Try This:  Take several deep breaths, while resting your hands on your ribcage. Visualize your ribs expanding as you inhale and contracting as you exhale.

Where are my shoulders right now? Often the answer to this question will be:  "up near my ears", or "forward of my torso".  All too frequently, the answer is both.  Having the shoulders constantly elevated towards the ears causes even more neck tension than just shallow breathing alone, and having the shoulders forward of the body creates an imbalance between your chest and mid-back muscles.  Try This:  Gently lift your shoulders up to your ears, roll them slightly back, and then slide them down easily towards your mid-back. You should feel that your chest is much more open and your mid-back is more engaged.  You are now in a much safer position for lifting, reaching and rotating your arms.

Where is my head positioned in relationship to my shoulders?
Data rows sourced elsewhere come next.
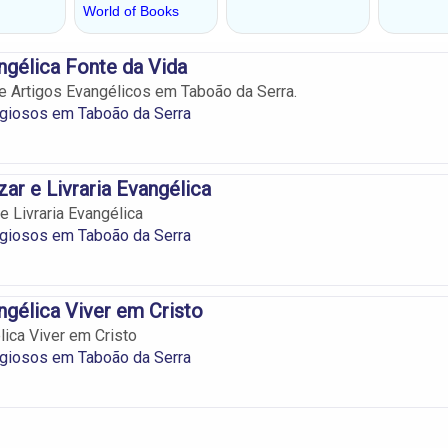
angélica Fonte da Vida
s e Artigos Evangélicos em Taboão da Serra.
igiosos em Taboão da Serra
ar e Livraria Evangélica
e Livraria Evangélica
igiosos em Taboão da Serra
angélica Viver em Cristo
lica Viver em Cristo
igiosos em Taboão da Serra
Due to the fact that we are almost always leaning forward to perform the tasks of daily living, like driving, typing and even walking, we tend to carry out head out in front of our torso.   The head should actually be lined up right over the center of the shoulders to prevent unnecessary stress in the neck and upper back.   Try This:  Draw your chin in slightly towards your throat, so that your ear lobes are lined up over the center of your shoulders.  Can you feel how much longer and less tense  the back of your neck is in that position?

Where am I holding my pelvis? The pelvis is basically a complex of bones in the shape of a bowl that rest on the top of your thighs.  Muscles from your hips, lower back, and abdominals all attach to sites on or through the pelvis.  If the muscles are imbalanced, which is often the case, lower backs get strained, abdominals get weak, and hips get tight.  It is most common, especially in women, to carry the pelvis a little too far forward.   Try this:  Gently contract your gluteal muscles to push your pelvis slightly forward, and at the same time draw your abdominal muscles up and in towards your spine.   You should feel that your lower back and the front of your hips lengthen.   You should also feel that you now have less pressure in your lower back and you are standing taller!